## INPUT FOR THIS TASK
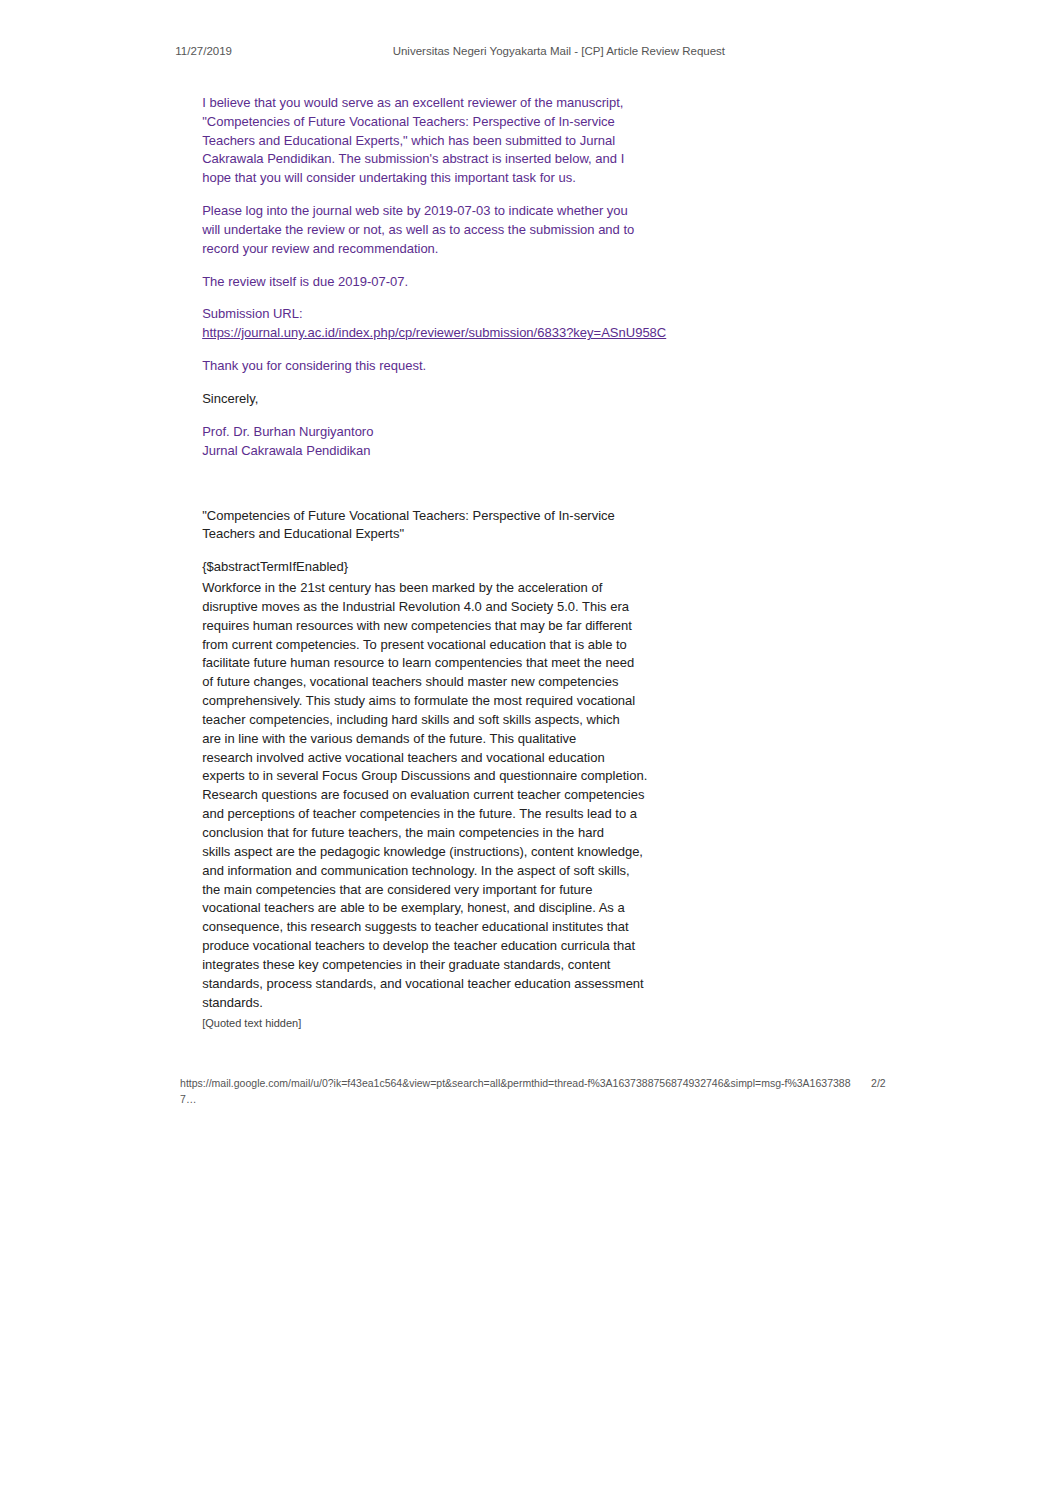11/27/2019 Universitas Negeri Yogyakarta Mail - [CP] Article Review Request
I believe that you would serve as an excellent reviewer of the manuscript,
"Competencies of Future Vocational Teachers: Perspective of In-service
Teachers and Educational Experts," which has been submitted to Jurnal
Cakrawala Pendidikan. The submission's abstract is inserted below, and I
hope that you will consider undertaking this important task for us.
Please log into the journal web site by 2019-07-03 to indicate whether you
will undertake the review or not, as well as to access the submission and to
record your review and recommendation.
The review itself is due 2019-07-07.
Submission URL:
https://journal.uny.ac.id/index.php/cp/reviewer/submission/6833?key=ASnU958C
Thank you for considering this request.
Sincerely,
Prof. Dr. Burhan Nurgiyantoro
Jurnal Cakrawala Pendidikan
"Competencies of Future Vocational Teachers: Perspective of In-service
Teachers and Educational Experts"
{$abstractTermIfEnabled}
Workforce in the 21st century has been marked by the acceleration of
disruptive moves as the Industrial Revolution 4.0 and Society 5.0. This era
requires human resources with new competencies that may be far different
from current competencies. To present vocational education that is able to
facilitate future human resource to learn compentencies that meet the need
of future changes, vocational teachers should master new competencies
comprehensively. This study aims to formulate the most required vocational
teacher competencies, including hard skills and soft skills aspects, which
are in line with the various demands of the future. This qualitative
research involved active vocational teachers and vocational education
experts to in several Focus Group Discussions and questionnaire completion.
Research questions are focused on evaluation current teacher competencies
and perceptions of teacher competencies in the future. The results lead to a
conclusion that for future teachers, the main competencies in the hard
skills aspect are the pedagogic knowledge (instructions), content knowledge,
and information and communication technology. In the aspect of soft skills,
the main competencies that are considered very important for future
vocational teachers are able to be exemplary, honest, and discipline. As a
consequence, this research suggests to teacher educational institutes that
produce vocational teachers to develop the teacher education curricula that
integrates these key competencies in their graduate standards, content
standards, process standards, and vocational teacher education assessment
standards.
[Quoted text hidden]
https://mail.google.com/mail/u/0?ik=f43ea1c564&view=pt&search=all&permthid=thread-f%3A1637388756874932746&simpl=msg-f%3A16373887… 2/2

## TASK BRIEF
From the records above, give again exactly the lines running from the line with "record your review and recommendation." to the line with "[Quoted text hidden]", inclusive.

## SOLVED PROBLEM
record your review and recommendation.
The review itself is due 2019-07-07.
Submission URL:
https://journal.uny.ac.id/index.php/cp/reviewer/submission/6833?key=ASnU958C
Thank you for considering this request.
Sincerely,
Prof. Dr. Burhan Nurgiyantoro
Jurnal Cakrawala Pendidikan
"Competencies of Future Vocational Teachers: Perspective of In-service
Teachers and Educational Experts"
{$abstractTermIfEnabled}
Workforce in the 21st century has been marked by the acceleration of
disruptive moves as the Industrial Revolution 4.0 and Society 5.0. This era
requires human resources with new competencies that may be far different
from current competencies. To present vocational education that is able to
facilitate future human resource to learn compentencies that meet the need
of future changes, vocational teachers should master new competencies
comprehensively. This study aims to formulate the most required vocational
teacher competencies, including hard skills and soft skills aspects, which
are in line with the various demands of the future. This qualitative
research involved active vocational teachers and vocational education
experts to in several Focus Group Discussions and questionnaire completion.
Research questions are focused on evaluation current teacher competencies
and perceptions of teacher competencies in the future. The results lead to a
conclusion that for future teachers, the main competencies in the hard
skills aspect are the pedagogic knowledge (instructions), content knowledge,
and information and communication technology. In the aspect of soft skills,
the main competencies that are considered very important for future
vocational teachers are able to be exemplary, honest, and discipline. As a
consequence, this research suggests to teacher educational institutes that
produce vocational teachers to develop the teacher education curricula that
integrates these key competencies in their graduate standards, content
standards, process standards, and vocational teacher education assessment
standards.
[Quoted text hidden]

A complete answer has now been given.